# [EXERCISE BRIEF]
Copy every line of the listing below exactly, and leave the pictures out of your answer.

Dataset entries:
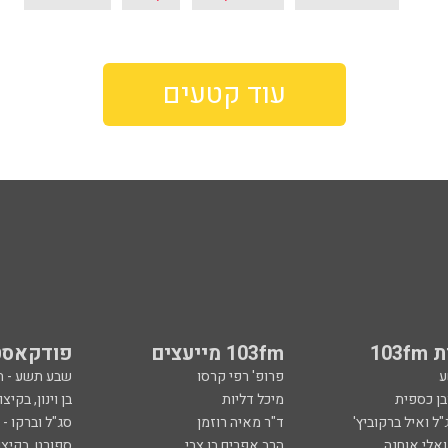
עוד קטעים
103
103fm מייעצים
פודקאסט
ע
פרופ' רפי קרסו
שבע תשע - 
ובן כספית
מיכל דליות
בן וינון, בקיצו
ל ואיל ברקוביץ'
ד"ר מאיה רוזמן
סג"ל וברקו -
ואלי אוחנה
הרב אפרים בן צבי
ספורט, בקיצו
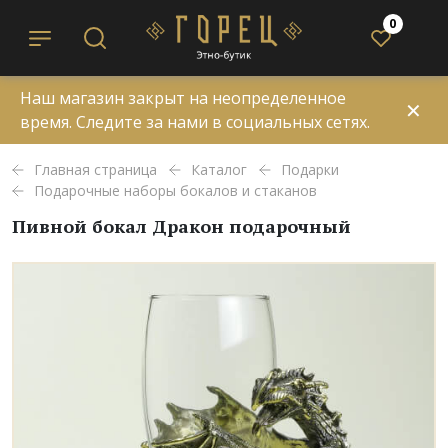
0
Наш магазин закрыт на неопределенное
✕
время. Следите за нами в социальных сетях.
Главная страница
Каталог
Подарки
Подарочные наборы бокалов и стаканов
Пивной бокал Дракон подарочный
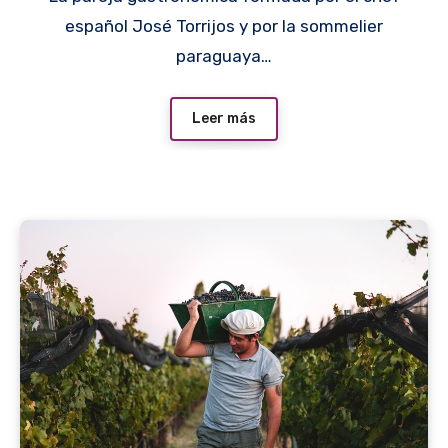
español José Torrijos y por la sommelier
paraguaya…
Leer más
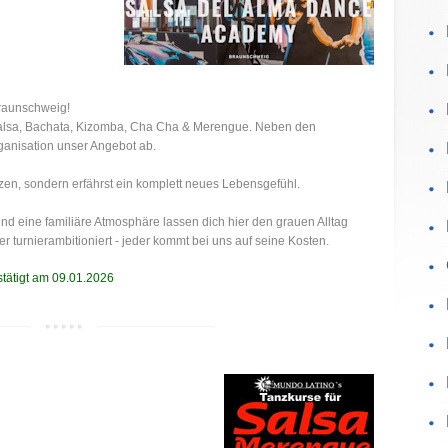
Braunschweig!
r Salsa, Bachata, Kizomba, Cha Cha & Merengue. Neben den
anisation unser Angebot ab.
nzen, sondern erfährst ein komplett neues Lebensgefühl.
d eine familiäre Atmosphäre lassen dich hier den grauen Alltag
r turnierambitioniert - jeder kommt bei uns auf seine Kosten.
stätigt am 09.01.2026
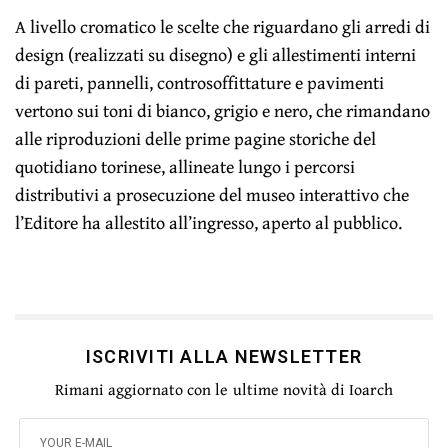
A livello cromatico le scelte che riguardano gli arredi di
design (realizzati su disegno) e gli allestimenti interni
di pareti, pannelli, controsoffittature e pavimenti
vertono sui toni di bianco, grigio e nero, che rimandano
alle riproduzioni delle prime pagine storiche del
quotidiano torinese, allineate lungo i percorsi
distributivi a prosecuzione del museo interattivo che
l’Editore ha allestito all’ingresso, aperto al pubblico.
ISCRIVITI ALLA NEWSLETTER
Rimani aggiornato con le ultime novità di Ioarch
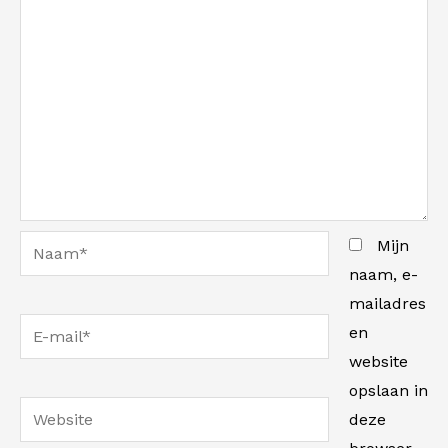
Naam*
Mijn
naam, e-
mailadres
E-
en
mail*
website
opslaan in
Website
deze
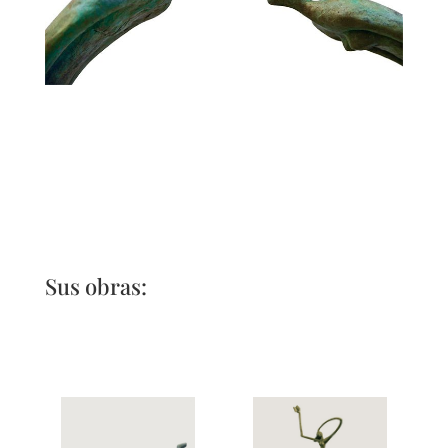
Sus obras:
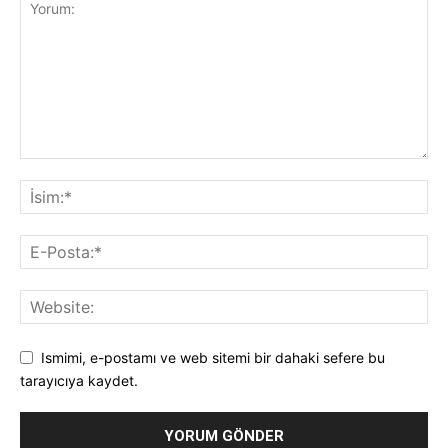
Ismimi, e-postamı ve web sitemi bir dahaki sefere bu
tarayıcıya kaydet.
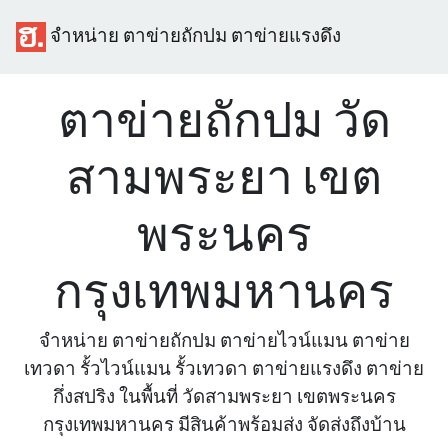
จำหน่าย ตาข่ายถักปม ตาข่ายแรงดึง
ตาข่ายถักปม วัด
สามพระยา เขต
พระนคร
กรุงเทพมหานคร
จำหน่าย ตาข่ายถักปม ตาข่ายไวน์แมน ตาข่าย
เทวดา รั้วไวน์แมน รั้วเทวดา ตาข่ายแรงดึง ตาข่าย
กึ่งสปริง ในพื้นที่ วัดสามพระยา เขตพระนคร
กรุงเทพมหานคร มีสินค้าพร้อมส่ง จัดส่งถึงบ้าน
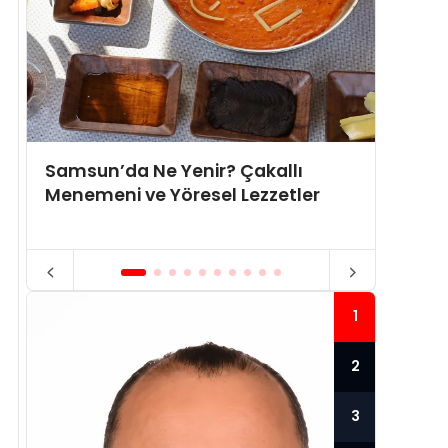
Samsun’da Ne Yenir? Çakallı
Tence
Menemeni ve Yöresel Lezzetler
kulla
1
2
3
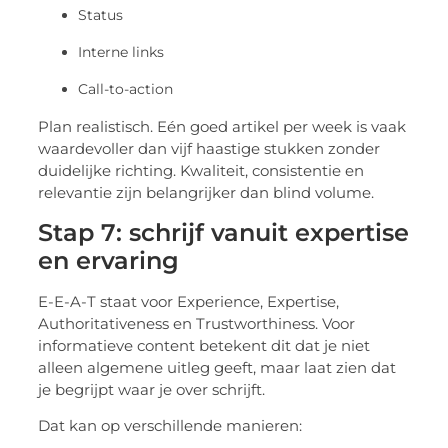
Status
Interne links
Call-to-action
Plan realistisch. Eén goed artikel per week is vaak
waardevoller dan vijf haastige stukken zonder
duidelijke richting. Kwaliteit, consistentie en
relevantie zijn belangrijker dan blind volume.
Stap 7: schrijf vanuit expertise
en ervaring
E-E-A-T staat voor Experience, Expertise,
Authoritativeness en Trustworthiness. Voor
informatieve content betekent dit dat je niet
alleen algemene uitleg geeft, maar laat zien dat
je begrijpt waar je over schrijft.
Dat kan op verschillende manieren:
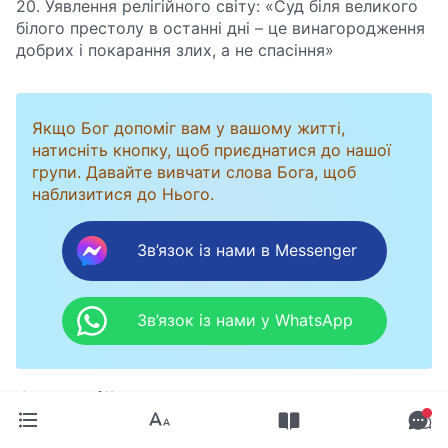
20. Уявлення релігійного світу: «Суд біля великого
білого престолу в останні дні – це винагородження
добрих і покарання злих, а не спасіння»
Якщо Бог допоміг вам у вашому житті,
натисніть кнопку, щоб приєднатися до нашої
групи. Давайте вивчати слова Бога, щоб
наблизитися до Нього.
Зв’язок із нами в Messenger
Зв’язок із нами у WhatsApp
Супутній контент
1. Сьогодні земля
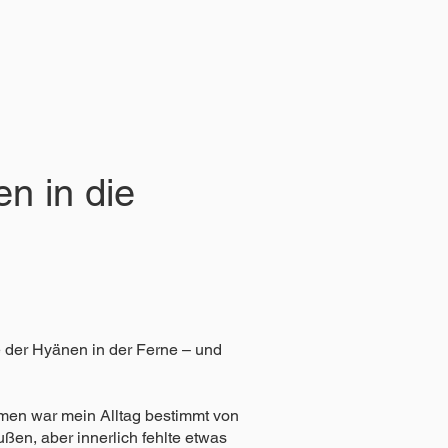
n in die
e der Hyänen in der Ferne – und
rmen war mein Alltag bestimmt von
ßen, aber innerlich fehlte etwas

# [OUTPUT]
עוד קטעים
103
103fm מייעצים
פודקאסט
ע
פרופ' רפי קרסו
שבע תשע - 
ובן כספית
מיכל דליות
בן וינון, בקיצו
ל ואיל ברקוביץ'
ד"ר מאיה רוזמן
סג"ל וברקו -
ואלי אוחנה
הרב אפרים בן צבי
ספורט, בקיצו
0
Наш магазин закрыт на неопределенное
✕
время. Следите за нами в социальных сетях.
Главная страница
Каталог
Подарки
Подарочные наборы бокалов и стаканов
Пивной бокал Дракон подарочный
español José Torrijos y por la sommelier
paraguaya…
Leer más
Braunschweig!
r Salsa, Bachata, Kizomba, Cha Cha & Merengue. Neben den
anisation unser Angebot ab.
nzen, sondern erfährst ein komplett neues Lebensgefühl.
d eine familiäre Atmosphäre lassen dich hier den grauen Alltag
r turnierambitioniert - jeder kommt bei uns auf seine Kosten.
stätigt am 09.01.2026
A livello cromatico le scelte che riguardano gli arredi di
design (realizzati su disegno) e gli allestimenti interni
di pareti, pannelli, controsoffittature e pavimenti
vertono sui toni di bianco, grigio e nero, che rimandano
alle riproduzioni delle prime pagine storiche del
quotidiano torinese, allineate lungo i percorsi
distributivi a prosecuzione del museo interattivo che
l’Editore ha allestito all’ingresso, aperto al pubblico.
ISCRIVITI ALLA NEWSLETTER
Rimani aggiornato con le ultime novità di Ioarch
Naam*
Mijn
naam, e-
mailadres
E-
en
mail*
website
opslaan in
Website
deze
Sus obras:
Ismimi, e-postamı ve web sitemi bir dahaki sefere bu
tarayıcıya kaydet.
จำหน่าย ตาข่ายถักปม ตาข่ายแรงดึง
ตาข่ายถักปม วัด
สามพระยา เขต
พระนคร
กรุงเทพมหานคร
จำหน่าย ตาข่ายถักปม ตาข่ายไวน์แมน ตาข่าย
เทวดา รั้วไวน์แมน รั้วเทวดา ตาข่ายแรงดึง ตาข่าย
กึ่งสปริง ในพื้นที่ วัดสามพระยา เขตพระนคร
กรุงเทพมหานคร มีสินค้าพร้อมส่ง จัดส่งถึงบ้าน
Samsun’da Ne Yenir? Çakallı
Tence
Menemeni ve Yöresel Lezzetler
kulla
1
2
3
Status
Interne links
Call-to-action
Plan realistisch. Eén goed artikel per week is vaak
waardevoller dan vijf haastige stukken zonder
duidelijke richting. Kwaliteit, consistentie en
relevantie zijn belangrijker dan blind volume.
Stap 7: schrijf vanuit expertise
en ervaring
E-E-A-T staat voor Experience, Expertise,
Authoritativeness en Trustworthiness. Voor
informatieve content betekent dit dat je niet
alleen algemene uitleg geeft, maar laat zien dat
je begrijpt waar je over schrijft.
Dat kan op verschillende manieren:
20. Уявлення релігійного світу: «Суд біля великого
білого престолу в останні дні – це винагородження
добрих і покарання злих, а не спасіння»
Якщо Бог допоміг вам у вашому житті,
натисніть кнопку, щоб приєднатися до нашої
групи. Давайте вивчати слова Бога, щоб
наблизитися до Нього.
Зв’язок із нами в Messenger
Зв’язок із нами у WhatsApp
Супутній контент
1. Сьогодні земля
n in die
e der Hyänen in der Ferne – und
rmen war mein Alltag bestimmt von
ßen, aber innerlich fehlte etwas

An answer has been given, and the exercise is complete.